The notion that ‘material objects’ (in which category I include molecules and elementary particles) keep on occurring simply because of a property I call ‘persistence’ suggests at once that if one wanted to get rid of an object, all one would need to do would be to remove this property. What would happen? In current physics, any disappearance ‘here’ is followed by reappearance elsewhere (perhaps in another form) but this is not a necessary assumption in Ultimate Event Theory. It is, in principle, possible for a repeating event-cluster (an object) to disappear completely without leaving any sort of trace at all : in my conception ultimate events are in the last resort only disturbances of an invisible and intangible eternal ‘something’ and even long-lasting ‘stable’ disturbances can, in special circumstances, simply evaporate. This is rank heresy since it is a denial of the Principle of Energy on which Thermo-dynamics is based. However, sweeping principles such as the Conservation of Energy cannot ever be proved in all possible cases, and indeed one or two daring people such as Prigogine and Wolfram have actually cast some doubt on the universality of the principle already. Clearly, energy conservation is widespread and basic, but it need not be fundamental and strictly universal; if it is violated occasionally, I would not be unduly bothered. Exactly what sort of procedures would have to be gone through to prevent a dense event-cluster from repeating, I cannot at this moment say, but if there is anything in this theory, someone will one day perform such an experiment successfully just as all sorts of other supposedly ‘impossible’ experiments have been accomplished successfully.
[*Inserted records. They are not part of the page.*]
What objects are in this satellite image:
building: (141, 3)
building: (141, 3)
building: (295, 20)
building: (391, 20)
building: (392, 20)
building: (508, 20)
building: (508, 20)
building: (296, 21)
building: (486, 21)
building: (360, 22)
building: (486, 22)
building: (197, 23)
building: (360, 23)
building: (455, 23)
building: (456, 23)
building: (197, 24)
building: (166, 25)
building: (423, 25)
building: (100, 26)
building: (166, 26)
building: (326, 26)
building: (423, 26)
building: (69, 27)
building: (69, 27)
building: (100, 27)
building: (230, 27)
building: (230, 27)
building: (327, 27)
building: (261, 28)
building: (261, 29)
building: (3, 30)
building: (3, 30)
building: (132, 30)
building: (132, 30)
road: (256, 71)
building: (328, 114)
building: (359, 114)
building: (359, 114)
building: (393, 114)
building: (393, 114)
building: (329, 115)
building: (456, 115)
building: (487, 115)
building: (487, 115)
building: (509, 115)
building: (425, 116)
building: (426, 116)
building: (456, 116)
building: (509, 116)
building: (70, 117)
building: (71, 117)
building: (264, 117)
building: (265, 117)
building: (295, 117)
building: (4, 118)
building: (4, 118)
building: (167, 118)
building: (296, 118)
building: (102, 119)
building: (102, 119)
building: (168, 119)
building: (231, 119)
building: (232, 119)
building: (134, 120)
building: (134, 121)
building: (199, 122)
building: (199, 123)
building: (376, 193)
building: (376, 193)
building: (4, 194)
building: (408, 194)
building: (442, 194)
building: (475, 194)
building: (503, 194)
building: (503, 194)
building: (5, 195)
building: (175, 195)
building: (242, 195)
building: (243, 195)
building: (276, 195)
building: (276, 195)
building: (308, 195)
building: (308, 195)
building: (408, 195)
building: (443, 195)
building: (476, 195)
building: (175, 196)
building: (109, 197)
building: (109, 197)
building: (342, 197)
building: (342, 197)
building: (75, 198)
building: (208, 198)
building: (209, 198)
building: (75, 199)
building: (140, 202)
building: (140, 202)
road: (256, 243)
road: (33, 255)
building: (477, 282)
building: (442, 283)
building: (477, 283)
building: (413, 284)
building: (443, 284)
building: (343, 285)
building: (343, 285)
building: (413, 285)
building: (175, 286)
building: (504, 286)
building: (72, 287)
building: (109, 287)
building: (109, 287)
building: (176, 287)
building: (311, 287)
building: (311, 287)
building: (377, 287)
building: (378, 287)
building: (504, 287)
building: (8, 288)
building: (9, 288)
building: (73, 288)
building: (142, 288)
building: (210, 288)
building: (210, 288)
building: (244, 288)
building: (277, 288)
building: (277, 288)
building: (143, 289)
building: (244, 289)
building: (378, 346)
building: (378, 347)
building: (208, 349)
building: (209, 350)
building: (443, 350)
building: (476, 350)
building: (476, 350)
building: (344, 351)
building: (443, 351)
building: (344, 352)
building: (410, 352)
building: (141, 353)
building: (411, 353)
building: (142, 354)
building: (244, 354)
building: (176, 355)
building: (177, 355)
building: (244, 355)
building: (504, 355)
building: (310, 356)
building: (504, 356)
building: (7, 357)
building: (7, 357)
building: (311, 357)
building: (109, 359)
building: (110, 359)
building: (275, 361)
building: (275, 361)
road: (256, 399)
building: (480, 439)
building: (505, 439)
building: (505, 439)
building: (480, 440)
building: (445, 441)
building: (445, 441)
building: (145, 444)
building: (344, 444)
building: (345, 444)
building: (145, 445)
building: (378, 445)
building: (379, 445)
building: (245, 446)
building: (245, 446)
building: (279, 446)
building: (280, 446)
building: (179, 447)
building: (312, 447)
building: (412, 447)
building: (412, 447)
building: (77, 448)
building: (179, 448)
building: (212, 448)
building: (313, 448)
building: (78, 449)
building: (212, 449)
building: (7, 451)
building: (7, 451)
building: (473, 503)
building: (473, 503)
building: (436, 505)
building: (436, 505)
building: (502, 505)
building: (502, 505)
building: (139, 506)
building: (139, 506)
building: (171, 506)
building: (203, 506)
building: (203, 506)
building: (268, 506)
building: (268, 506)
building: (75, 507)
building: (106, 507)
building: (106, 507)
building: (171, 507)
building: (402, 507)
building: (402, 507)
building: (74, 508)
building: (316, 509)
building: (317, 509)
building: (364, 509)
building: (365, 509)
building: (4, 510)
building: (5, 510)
What other conclusions follow from my assumptions ? Since everything that exists is, according to me, perpetually appearing and disappearing presumably in a rhythmic manner, it should be possible to detect this permanent oscillation : most likely it has been detected already but has been given another explanation. As to how my assumptions fit, or rather do not fit, with other concepts and principles of contemporary physics, I am currently pondering : in a large number of cases because we are dealing with such a fine scale there would be little difference. But, from my point of view, the long-standing wave/particle controversy has a different sense : everything is, in the last resort, discontinuous so, if it is useful to speak of waves (which it is), we should not regard these waves as strictly continuous, ‘all of a piece’ — as many physicists do seem to view them even today. I cannot claim to resolve the double slit experiment and other conundrums but, if other people one day take up these ideas, it is not impossible that some of these paradoxes will be dealt with without involving us in infinite dimensions and all the extravagant paraphernalia of contemporary advanced physics. Even, I would guess that the actual dimensions of an ultimate event will be determined during the next two centuries : we have determined the values of physical objects that most people in the past thought would remain forever unknown so why not this?     S.H.